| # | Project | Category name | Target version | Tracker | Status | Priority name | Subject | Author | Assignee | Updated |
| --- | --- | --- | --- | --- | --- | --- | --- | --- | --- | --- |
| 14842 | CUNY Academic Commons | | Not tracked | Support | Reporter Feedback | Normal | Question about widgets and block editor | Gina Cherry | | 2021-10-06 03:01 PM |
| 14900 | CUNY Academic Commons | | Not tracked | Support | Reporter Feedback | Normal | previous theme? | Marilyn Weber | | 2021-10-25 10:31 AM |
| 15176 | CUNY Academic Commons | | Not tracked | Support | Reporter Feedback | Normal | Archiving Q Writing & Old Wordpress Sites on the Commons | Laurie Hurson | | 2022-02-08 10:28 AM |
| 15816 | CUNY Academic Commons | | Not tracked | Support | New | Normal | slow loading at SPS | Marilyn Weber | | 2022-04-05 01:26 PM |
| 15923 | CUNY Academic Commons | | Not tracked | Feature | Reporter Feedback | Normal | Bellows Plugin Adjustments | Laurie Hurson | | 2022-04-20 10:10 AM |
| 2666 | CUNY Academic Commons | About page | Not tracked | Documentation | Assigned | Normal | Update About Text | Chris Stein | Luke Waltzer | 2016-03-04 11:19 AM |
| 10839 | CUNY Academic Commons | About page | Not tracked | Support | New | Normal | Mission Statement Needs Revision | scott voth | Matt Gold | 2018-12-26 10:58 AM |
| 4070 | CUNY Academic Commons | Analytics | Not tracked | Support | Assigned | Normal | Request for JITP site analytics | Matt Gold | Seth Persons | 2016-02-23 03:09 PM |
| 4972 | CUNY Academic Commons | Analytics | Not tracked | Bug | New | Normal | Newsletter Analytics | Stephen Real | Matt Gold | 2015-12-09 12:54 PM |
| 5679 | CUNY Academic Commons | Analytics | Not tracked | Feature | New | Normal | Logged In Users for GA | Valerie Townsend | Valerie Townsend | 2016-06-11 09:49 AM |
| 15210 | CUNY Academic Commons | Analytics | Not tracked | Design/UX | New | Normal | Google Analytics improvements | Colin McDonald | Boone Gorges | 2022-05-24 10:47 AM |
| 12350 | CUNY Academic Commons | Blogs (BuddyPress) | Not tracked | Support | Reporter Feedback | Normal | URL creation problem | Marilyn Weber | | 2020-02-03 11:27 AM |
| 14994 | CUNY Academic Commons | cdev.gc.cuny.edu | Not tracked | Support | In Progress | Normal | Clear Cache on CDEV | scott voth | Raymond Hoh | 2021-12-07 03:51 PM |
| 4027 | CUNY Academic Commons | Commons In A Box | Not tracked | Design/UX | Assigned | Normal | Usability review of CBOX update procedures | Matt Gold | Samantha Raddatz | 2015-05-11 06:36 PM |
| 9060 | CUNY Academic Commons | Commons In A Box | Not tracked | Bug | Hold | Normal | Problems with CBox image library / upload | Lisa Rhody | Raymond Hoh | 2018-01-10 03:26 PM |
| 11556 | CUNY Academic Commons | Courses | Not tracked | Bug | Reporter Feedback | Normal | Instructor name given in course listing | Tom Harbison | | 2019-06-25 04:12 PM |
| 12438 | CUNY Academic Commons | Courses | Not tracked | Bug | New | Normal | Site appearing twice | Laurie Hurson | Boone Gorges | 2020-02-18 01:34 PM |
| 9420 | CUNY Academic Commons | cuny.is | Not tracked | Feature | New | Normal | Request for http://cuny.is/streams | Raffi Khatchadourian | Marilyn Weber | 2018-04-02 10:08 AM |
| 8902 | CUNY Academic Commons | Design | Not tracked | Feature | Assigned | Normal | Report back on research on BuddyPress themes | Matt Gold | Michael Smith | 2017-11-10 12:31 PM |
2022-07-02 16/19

*-*-*

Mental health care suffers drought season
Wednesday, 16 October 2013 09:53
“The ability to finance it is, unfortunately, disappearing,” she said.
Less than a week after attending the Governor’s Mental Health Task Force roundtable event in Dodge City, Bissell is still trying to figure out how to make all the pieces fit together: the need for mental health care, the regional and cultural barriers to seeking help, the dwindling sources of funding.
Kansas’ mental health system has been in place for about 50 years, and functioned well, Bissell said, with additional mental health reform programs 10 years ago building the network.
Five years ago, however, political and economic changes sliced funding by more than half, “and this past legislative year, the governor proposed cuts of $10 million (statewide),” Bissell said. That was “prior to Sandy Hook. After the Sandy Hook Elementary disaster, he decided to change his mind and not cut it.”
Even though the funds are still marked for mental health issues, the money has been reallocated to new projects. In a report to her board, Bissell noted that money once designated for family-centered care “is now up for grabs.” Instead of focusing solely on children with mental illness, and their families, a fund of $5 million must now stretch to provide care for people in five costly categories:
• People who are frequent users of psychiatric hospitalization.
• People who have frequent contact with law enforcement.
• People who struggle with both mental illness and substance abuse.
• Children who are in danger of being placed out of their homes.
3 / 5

*-*-*

== DESCRIPTION OF THE TASK ==
Look above for the line holding "Assignee | Updated |". Print it and every line after it, exactly, through the line holding "2021-10-25 10:31 AM |".

== SOLUTION FOR THIS PROBLEM ==
| # | Project | Category name | Target version | Tracker | Status | Priority name | Subject | Author | Assignee | Updated |
| --- | --- | --- | --- | --- | --- | --- | --- | --- | --- | --- |
| 14842 | CUNY Academic Commons | | Not tracked | Support | Reporter Feedback | Normal | Question about widgets and block editor | Gina Cherry | | 2021-10-06 03:01 PM |
| 14900 | CUNY Academic Commons | | Not tracked | Support | Reporter Feedback | Normal | previous theme? | Marilyn Weber | | 2021-10-25 10:31 AM |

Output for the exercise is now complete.